__Data records__
-------

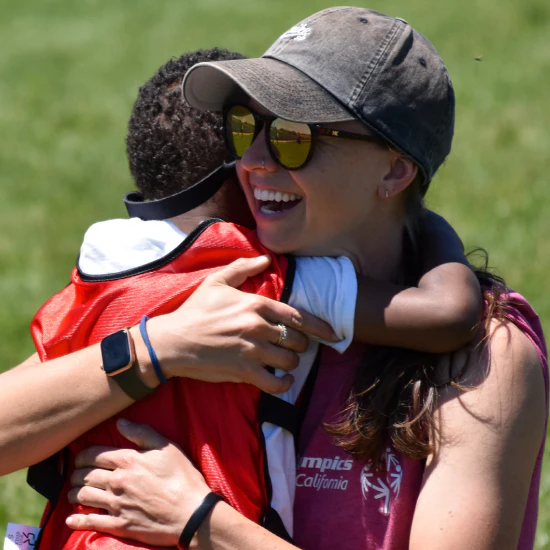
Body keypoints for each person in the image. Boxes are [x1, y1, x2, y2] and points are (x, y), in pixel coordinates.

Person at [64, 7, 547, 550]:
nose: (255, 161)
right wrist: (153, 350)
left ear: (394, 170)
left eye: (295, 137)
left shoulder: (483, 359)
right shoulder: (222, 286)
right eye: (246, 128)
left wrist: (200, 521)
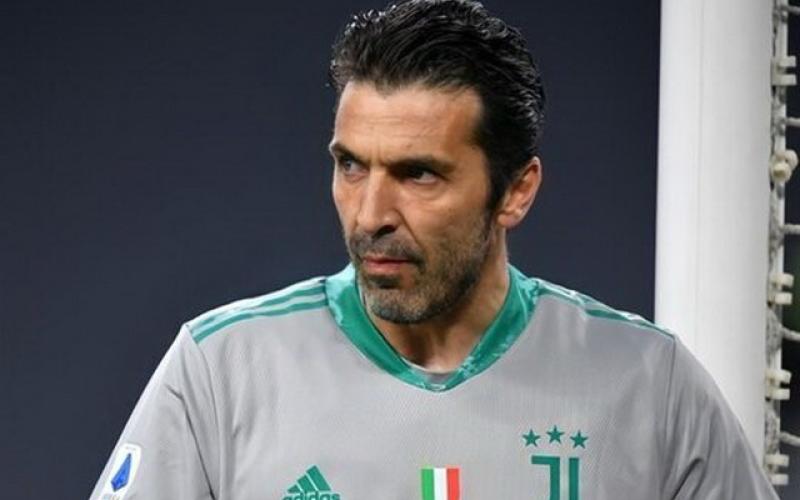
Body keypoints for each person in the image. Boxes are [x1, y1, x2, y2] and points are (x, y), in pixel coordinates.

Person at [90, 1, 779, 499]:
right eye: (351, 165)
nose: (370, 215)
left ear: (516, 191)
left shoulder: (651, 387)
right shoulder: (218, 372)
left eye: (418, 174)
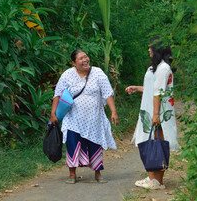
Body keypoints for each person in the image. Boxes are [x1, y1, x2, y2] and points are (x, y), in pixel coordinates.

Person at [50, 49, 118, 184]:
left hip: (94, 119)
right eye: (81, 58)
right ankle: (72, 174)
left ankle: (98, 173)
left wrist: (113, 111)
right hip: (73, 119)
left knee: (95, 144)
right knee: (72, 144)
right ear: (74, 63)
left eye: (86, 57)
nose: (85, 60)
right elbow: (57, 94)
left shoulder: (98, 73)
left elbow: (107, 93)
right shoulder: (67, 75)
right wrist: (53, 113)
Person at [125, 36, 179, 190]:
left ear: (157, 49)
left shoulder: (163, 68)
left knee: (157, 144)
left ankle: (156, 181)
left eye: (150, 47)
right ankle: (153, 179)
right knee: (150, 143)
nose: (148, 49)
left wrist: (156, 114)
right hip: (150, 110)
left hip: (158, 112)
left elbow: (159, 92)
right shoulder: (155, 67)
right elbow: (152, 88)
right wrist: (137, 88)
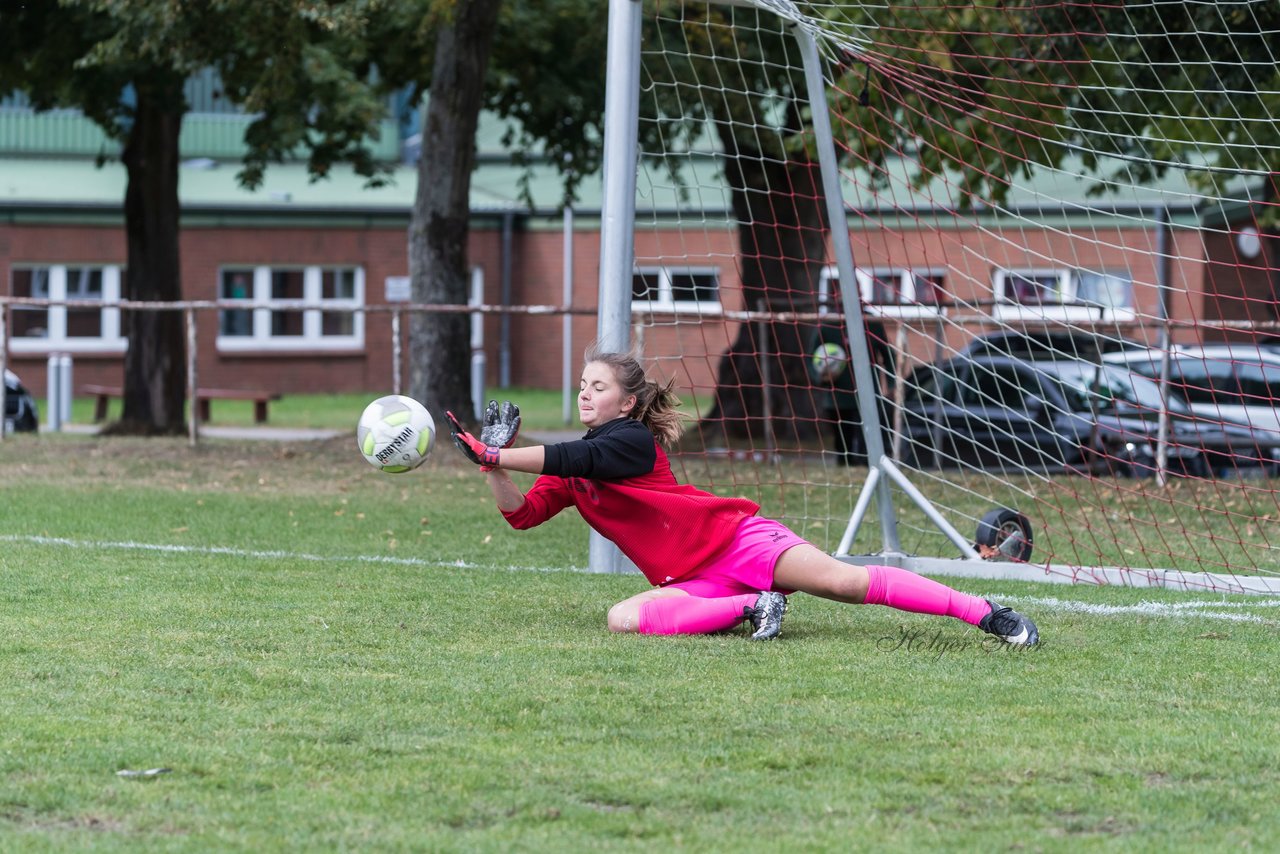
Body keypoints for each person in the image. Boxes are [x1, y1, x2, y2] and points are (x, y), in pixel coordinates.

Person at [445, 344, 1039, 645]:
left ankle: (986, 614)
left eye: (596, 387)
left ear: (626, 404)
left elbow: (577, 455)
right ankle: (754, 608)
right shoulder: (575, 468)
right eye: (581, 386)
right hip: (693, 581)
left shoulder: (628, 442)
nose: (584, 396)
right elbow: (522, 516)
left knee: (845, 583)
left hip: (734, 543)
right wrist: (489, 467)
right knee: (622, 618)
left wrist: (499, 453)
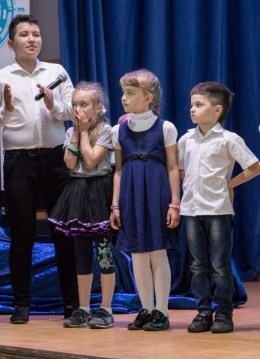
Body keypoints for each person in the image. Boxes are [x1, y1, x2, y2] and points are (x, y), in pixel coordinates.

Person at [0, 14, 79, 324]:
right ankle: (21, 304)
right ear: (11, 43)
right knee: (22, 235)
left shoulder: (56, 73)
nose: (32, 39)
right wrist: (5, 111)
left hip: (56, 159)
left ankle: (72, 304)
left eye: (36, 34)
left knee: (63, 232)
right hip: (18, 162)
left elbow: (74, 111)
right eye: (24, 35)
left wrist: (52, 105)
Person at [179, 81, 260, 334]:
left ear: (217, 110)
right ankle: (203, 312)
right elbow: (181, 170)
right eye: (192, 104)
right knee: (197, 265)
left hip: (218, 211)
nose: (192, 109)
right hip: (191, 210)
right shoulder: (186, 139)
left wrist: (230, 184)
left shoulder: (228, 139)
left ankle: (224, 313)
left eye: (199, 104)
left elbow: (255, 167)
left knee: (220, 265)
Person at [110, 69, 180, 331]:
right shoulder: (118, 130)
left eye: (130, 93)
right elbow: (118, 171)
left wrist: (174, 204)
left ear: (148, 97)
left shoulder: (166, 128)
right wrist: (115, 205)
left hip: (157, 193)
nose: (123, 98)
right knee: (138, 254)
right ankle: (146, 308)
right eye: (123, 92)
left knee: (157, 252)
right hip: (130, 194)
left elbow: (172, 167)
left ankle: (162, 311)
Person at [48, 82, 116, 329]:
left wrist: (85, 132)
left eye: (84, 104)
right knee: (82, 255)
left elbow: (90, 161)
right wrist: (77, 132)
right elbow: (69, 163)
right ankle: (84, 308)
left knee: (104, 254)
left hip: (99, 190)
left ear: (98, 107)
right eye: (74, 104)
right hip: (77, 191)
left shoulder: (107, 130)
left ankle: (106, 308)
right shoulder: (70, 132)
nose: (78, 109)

-------

__What you are asked to do__
The records above should be written out exactly, and the images dropped.

__Answer space__
Body keypoints for each person in the image. Boxes are [x1, y1, x2, y2] and points are (x, y), in pixel coordinates.

Person at [64, 7, 547, 550]:
nose: (255, 161)
right wrist: (153, 350)
left ear: (394, 170)
left eye: (295, 137)
left shoulder: (483, 359)
right shoulder: (222, 286)
right eye: (246, 128)
left wrist: (200, 521)
Body keypoints for each person in the image. Boxes are [x1, y1, x2, y2] and points are (x, y), in pixel coordinates.

Person at [90, 1, 779, 499]:
right eye: (351, 165)
nose: (370, 215)
left ear: (516, 191)
left shoulder: (651, 387)
right shoulder: (218, 372)
left eye: (418, 174)
Body keypoints for each person in the image. Boxes are [x1, y1, x2, y2] and points are (x, y), in pixel coordinates.

Person at [50, 49, 118, 184]:
left hip: (94, 119)
right eye: (81, 58)
right ankle: (72, 174)
left ankle: (98, 173)
left wrist: (113, 111)
right hip: (73, 119)
left knee: (95, 144)
right knee: (72, 144)
right ear: (74, 63)
left eye: (86, 57)
nose: (85, 60)
right elbow: (57, 94)
left shoulder: (98, 73)
left elbow: (107, 93)
right shoulder: (67, 75)
right wrist: (53, 113)
Person at [125, 36, 179, 190]:
left ear: (157, 49)
left shoulder: (163, 68)
left knee: (157, 144)
left ankle: (156, 181)
left eye: (150, 47)
right ankle: (153, 179)
right knee: (150, 143)
nose: (148, 49)
left wrist: (156, 114)
right hip: (150, 110)
left hip: (158, 112)
left elbow: (159, 92)
right shoulder: (155, 67)
right elbow: (152, 88)
right wrist: (137, 88)
Body keypoints for each person in the image. Boxes are [x1, y1, x2, y2] and points are (x, y), in pixel coordinates.

Person at [445, 344, 1039, 645]:
left ankle: (986, 614)
left eye: (596, 387)
left ear: (626, 404)
left elbow: (577, 455)
right ankle: (754, 608)
right shoulder: (575, 468)
right eye: (581, 386)
right hip: (693, 581)
left shoulder: (628, 442)
nose: (584, 396)
right elbow: (522, 516)
left knee: (845, 583)
left hip: (734, 543)
right wrist: (489, 467)
right knee: (622, 618)
left wrist: (499, 453)
Body keypoints for each person in the image. Boxes are [x1, y1, x2, y2] and points are (x, y), in pixel coordinates.

Person at [0, 14, 79, 324]:
right ankle: (21, 304)
right ear: (11, 43)
right knee: (22, 235)
left shoulder: (56, 73)
nose: (32, 39)
right wrist: (5, 111)
left hip: (56, 159)
left ankle: (72, 304)
left eye: (36, 34)
left knee: (63, 232)
right hip: (18, 162)
left elbow: (74, 111)
right eye: (24, 35)
left wrist: (52, 105)
Person at [179, 81, 260, 334]:
left ear: (217, 110)
right ankle: (203, 312)
right elbow: (181, 170)
right eye: (192, 104)
right knee: (197, 265)
left hip: (218, 211)
nose: (192, 109)
right hip: (191, 210)
right shoulder: (186, 139)
left wrist: (230, 184)
left shoulder: (228, 139)
left ankle: (224, 313)
left eye: (199, 104)
left elbow: (255, 167)
left knee: (220, 265)
Person at [110, 69, 180, 331]:
right shoulder: (118, 130)
left eye: (130, 93)
right elbow: (118, 171)
left wrist: (174, 204)
left ear: (148, 97)
left shoulder: (166, 128)
right wrist: (115, 205)
left hip: (157, 193)
nose: (123, 98)
right knee: (138, 254)
right ankle: (146, 308)
right eye: (123, 92)
left knee: (157, 252)
right hip: (130, 194)
left elbow: (172, 167)
left ankle: (162, 311)
Person at [48, 82, 116, 329]:
left wrist: (85, 132)
left eye: (84, 104)
right knee: (82, 255)
left elbow: (90, 161)
right wrist: (77, 132)
right elbow: (69, 163)
right ankle: (84, 308)
left knee: (104, 254)
left hip: (99, 190)
left ear: (98, 107)
right eye: (74, 104)
right hip: (77, 191)
left shoulder: (107, 130)
left ankle: (106, 308)
right shoulder: (70, 132)
nose: (78, 109)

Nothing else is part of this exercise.